Beyond the injury issues there are obvious age concerns with this team. Jeter has been around forever, has turned 38, and a decline is almost inevitable. Ichiro Suzuki, 39, looked great after joining the Yankees last year, but he was decidedly less than his best with the Mariners. The pressure will be immense on him at the top of this roster because they’ll need him to get on base regularly with less power behind him to rely on early on. Travis Hafner, who is 35, will face pressure both playing in the spotlight of the Yankees for the first time and because he’ll be relied on to produce significantly as DH and fill-in first baseman. Mariano Rivera is 43. Andy Pettitte is 40. Kevin Youkilis is only 34, but he has been hard on himself physically. That other New York team — the Knicks — have shown us this year that age can catch up to you as the season progresses. That’s a massive concern for this team now, and it will be even more so as the season progresses.
I won’t waste much ink here. Sabathia is Sabathia, and there is no reason as of now to doubt the workhorse.

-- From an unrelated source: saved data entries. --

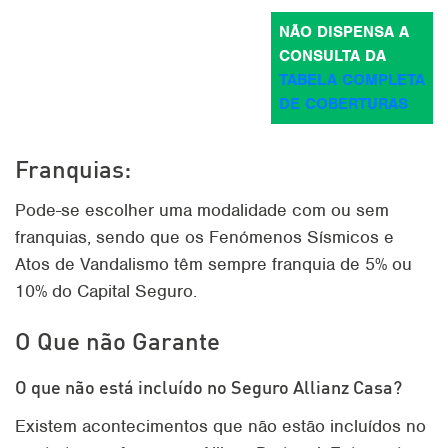
NÃO DISPENSA A
CONSULTA DA
TABELA COMPLETA
DE COBERTURAS
Franquias:
Pode-se escolher uma modalidade com ou sem
franquias, sendo que os Fenómenos Sísmicos e
Atos de Vandalismo têm sempre franquia de 5% ou
10% do Capital Seguro.
O Que não Garante
O que não está incluído no Seguro Allianz Casa?
Existem acontecimentos que não estão incluídos no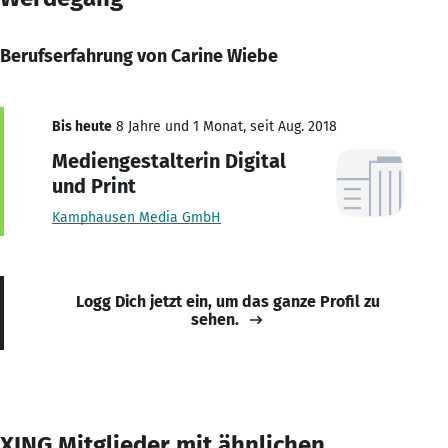
Berufserfahrung von Carine Wiebe
Bis heute
8 Jahre und 1 Monat, seit Aug. 2018
Mediengestalterin Digital
und Print
Kamphausen Media GmbH
Logg Dich jetzt ein, um das ganze Profil zu
sehen.
XING Mitglieder mit ähnlichen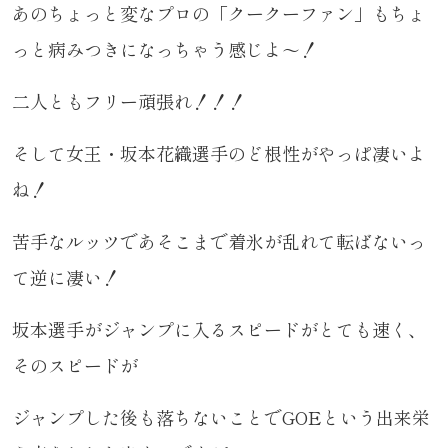
あのちょっと変なプロの「クークーファン」もちょ
っと病みつきになっちゃう感じよ～！
二人ともフリー頑張れ！！！
そして女王・坂本花織選手のど根性がやっぱ凄いよ
ね！
苦手なルッツであそこまで着氷が乱れて転ばないっ
て逆に凄い！
坂本選手がジャンプに入るスピードがとても速く、
そのスピードが
ジャンプした後も落ちないことでGOEという出来栄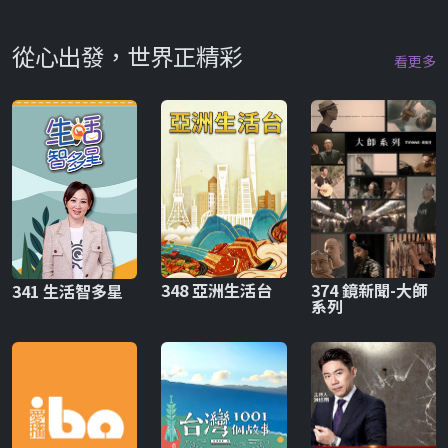
從心出發，世界正精彩
看更多
348 亞洲生活台
374 鏡新聞-大師
341 生活智多星
系列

Beyond him, though, if you think that this rotation — likely Pettitte, Kuroda, Hughes and Nova — is even close to good enough for this team to be a major contender then you are far more of an optimist than I am. The Jays and Rays definitely have better rotations in the AL East, and I’m not convinced the Orioles don’t as well. Heck, aside from Sabathia the Red Sox could arguably even match up favorably.